Last Week’s Links

Last Week's Links

Rewriting My Mother’s Legacy of ‘Skinny Is Beautiful’

Lori S. Marks asks, “How do you learn to love your body when your mother hated her own? How do you gain a clear perception of yourself when your very thin mother studied herself in the hall mirror sideways several times a day?”

And perhaps even more important: “How do you value yourself outside of a number on the scale when your mother routinely weighed you, starting in early childhood, and that number dictated whether she was pleased with you? Or in my young mind, whether she loved me?”

Read how Marks has broken this pattern in raising her three daughters.

When Americans recall their roots, they open up to immigration

Four professors of political science and one of social science report on their research: “Our research suggests that reminding Americans of where they came from . . . creates empathy for immigrants, generating more favorable attitudes toward immigration.”

It seems so obvious. 

Mirrors Tell the Truth, but Not the Whole Story

“To take myself seriously as a writer, I had to embrace my age”

When she was younger, poet, novelist, short story writer, and essayist Stephanie Gangi thought of her writing as a hobby.
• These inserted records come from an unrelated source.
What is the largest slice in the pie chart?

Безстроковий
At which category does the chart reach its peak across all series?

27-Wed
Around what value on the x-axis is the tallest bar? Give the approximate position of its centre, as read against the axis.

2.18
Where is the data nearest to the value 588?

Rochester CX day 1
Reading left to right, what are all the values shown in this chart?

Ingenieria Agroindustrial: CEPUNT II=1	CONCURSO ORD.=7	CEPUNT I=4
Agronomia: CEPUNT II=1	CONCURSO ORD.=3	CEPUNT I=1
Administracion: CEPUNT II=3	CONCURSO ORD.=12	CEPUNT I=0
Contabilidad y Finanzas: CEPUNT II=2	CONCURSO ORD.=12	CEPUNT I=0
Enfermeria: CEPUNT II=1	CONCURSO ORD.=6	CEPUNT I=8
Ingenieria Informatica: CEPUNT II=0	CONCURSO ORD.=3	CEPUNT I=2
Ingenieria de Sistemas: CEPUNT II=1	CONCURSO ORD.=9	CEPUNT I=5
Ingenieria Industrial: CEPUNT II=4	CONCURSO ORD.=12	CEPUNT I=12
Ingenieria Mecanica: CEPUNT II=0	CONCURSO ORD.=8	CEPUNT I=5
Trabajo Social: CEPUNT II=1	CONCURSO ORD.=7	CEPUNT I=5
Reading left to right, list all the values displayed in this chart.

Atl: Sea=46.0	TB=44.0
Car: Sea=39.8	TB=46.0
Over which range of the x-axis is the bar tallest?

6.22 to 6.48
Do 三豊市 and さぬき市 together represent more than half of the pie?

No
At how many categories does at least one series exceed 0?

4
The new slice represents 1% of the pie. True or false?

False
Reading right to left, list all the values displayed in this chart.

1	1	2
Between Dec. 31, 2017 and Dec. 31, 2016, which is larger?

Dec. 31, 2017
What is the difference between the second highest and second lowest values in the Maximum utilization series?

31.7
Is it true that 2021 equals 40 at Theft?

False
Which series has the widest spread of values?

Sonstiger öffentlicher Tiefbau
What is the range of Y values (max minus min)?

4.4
Now she’s in her 60s and has embraced writing: “First novel at 60, forthcoming novel at 65, third in the works.” She now accepts that writing is no longer a hobby: “It is what I do and who I am.”

The result is that “In my work, my women think a lot about how to age gracefully even as they learn to recognize themselves in their new old faces.”

Casual relationships matter for older adults

Family relationships are important for everyone. But casual relationships are also important.

These relationships with people we hardly know or know only superficially are called “weak ties” — a broad and amorphous group that can include your neighbors, your pharmacist, members of your book group or fellow volunteers at a nearby school.

This CNN article reports that “Multiple studies have found that older adults with a broad array of “weak” as well as “close” ties enjoy better physical and psychological well-being and live longer than people with narrower, less diverse social networks.”

Why Older Women Are Opting for Longer Hair

“The shift signifies something larger than just a beauty trend.”

The pandemic kept us from visiting the hair salon. The result was that a lot of women, including us older ones, ended up with hair a lot longer than it had been in many years. Ann Zimmerman reports that many women who rediscovered the long hair of their youth and young adulthood “liked what they saw, [and] they decided to keep it that way.” 

Zimmerman writes, “the pandemic and a burgeoning new take on what aging means to a generation of women who have been pioneers in everything they have done has given them license to experiment.” Although she focuses on hair length here, I’ve talked with many women (I live in a retirement community) who stopped coloring their hair during the pandemic and have decided to continue to wear their gray hair proudly.